Feds hold meetings on Colorado roadless plan
Ryan Summerlin May 17, 2011
DENVER – Federal officials Tuesday began conducting a series of public meetings to discuss Colorado’s proposed plan for managing roadless areas in national forests.
Colorado is one of two states – along with Idaho – that has petitioned federal officials with plans for managing its undeveloped national forest land amid a lingering dispute over federal regulations for almost 60 million acres of untouched land across dozens of states.
Colorado’s plan for managing about 4.2 million acres of its undeveloped national forest areas would more than double the amount of land suggested for higher protection than what was offered under a 2001 federal proposal.
That plan – adopted just before former President Bill Clinton left office – prohibited commercial logging, mining and other types of development on about 58 million acres of national forest in 38 states and Puerto Rico.
A policy from the George W. Bush administration later began to allow commercial development on some of the protected land and required that state’s petition for protection of roadless areas.
Elise Jones, executive director at the Colorado Environmental Coalition said the Obama administration has defended the 2001 roadless rules in federal court and repeatedly expressed support for protecting undeveloped areas.
Colorado’s latest rules include a proposal that that offers more protection to about 562,000 acres. The “upper tier” protection stipulates that land wouldn’t be subject to exceptions and would get the highest levels of protection.

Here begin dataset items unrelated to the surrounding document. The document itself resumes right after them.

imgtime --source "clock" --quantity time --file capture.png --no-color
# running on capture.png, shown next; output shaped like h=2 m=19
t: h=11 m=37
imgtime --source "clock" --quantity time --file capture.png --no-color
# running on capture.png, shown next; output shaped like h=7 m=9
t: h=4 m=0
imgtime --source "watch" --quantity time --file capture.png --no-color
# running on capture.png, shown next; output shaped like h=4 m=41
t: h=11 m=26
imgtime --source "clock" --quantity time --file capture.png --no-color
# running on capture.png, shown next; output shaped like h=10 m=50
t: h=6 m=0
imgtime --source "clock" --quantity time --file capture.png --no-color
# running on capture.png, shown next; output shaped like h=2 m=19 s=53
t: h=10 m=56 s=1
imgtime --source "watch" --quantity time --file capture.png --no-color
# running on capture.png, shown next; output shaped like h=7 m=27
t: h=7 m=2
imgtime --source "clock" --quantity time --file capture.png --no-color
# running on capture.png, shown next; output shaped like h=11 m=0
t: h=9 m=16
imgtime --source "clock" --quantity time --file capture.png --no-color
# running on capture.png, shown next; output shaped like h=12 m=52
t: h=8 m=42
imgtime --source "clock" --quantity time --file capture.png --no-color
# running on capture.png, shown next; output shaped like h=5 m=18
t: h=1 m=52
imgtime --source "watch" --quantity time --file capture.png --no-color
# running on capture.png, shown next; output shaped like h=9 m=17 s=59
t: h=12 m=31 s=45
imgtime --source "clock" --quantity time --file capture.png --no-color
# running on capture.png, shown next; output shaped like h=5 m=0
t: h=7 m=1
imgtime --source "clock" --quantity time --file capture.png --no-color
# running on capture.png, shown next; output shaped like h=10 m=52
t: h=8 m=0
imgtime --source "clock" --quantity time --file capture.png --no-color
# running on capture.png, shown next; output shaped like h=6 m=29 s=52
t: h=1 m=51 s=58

Colorado’s proposal set aside about 8,300 acres to allow for potential ski resort expansions. It also allowed for forest thinning near residential areas as a wildfire prevention technique.
The proposal also makes an exception for coal miners in western Colorado and allowed for the construction of methane vents.
The latest version of Colorado’s roadless rules has been in development since 2005. Agriculture Secretary Tom Vilsack said in April the changes reflect the interests of local residents and stakeholders.
A 90-day public comment period on the proposed rules and a draft statement of its potential environmental impacts opened last month. The open houses are for the public to discuss any new revisions or proposals in the roadless rules draft that opened to public comment.
The draft currently up for review came after 200,000 people submitted comments to federal and state officials.
But environmental officials say they offer too many exceptions, especially for oil and gas drilling.
If the Colorado rules are adopted, it would prohibit road construction on oil and gas leases issued in roadless areas. But the rule doesn’t apply to leases that had been previously issued in roadless areas.
“It’s also important to recognize that the adverse effects of roads extend far beyond their immediate footprint,” said Barry Noon, a biology professor at Colorado State University.
Road construction would impact Colorado’s watersheds and fragment wildlife habitats, Noon said.
The open houses start Tuesday at the U.S. Forest Service’s regional office in Golden. Public meetings are set to continue across Colorado through June 16.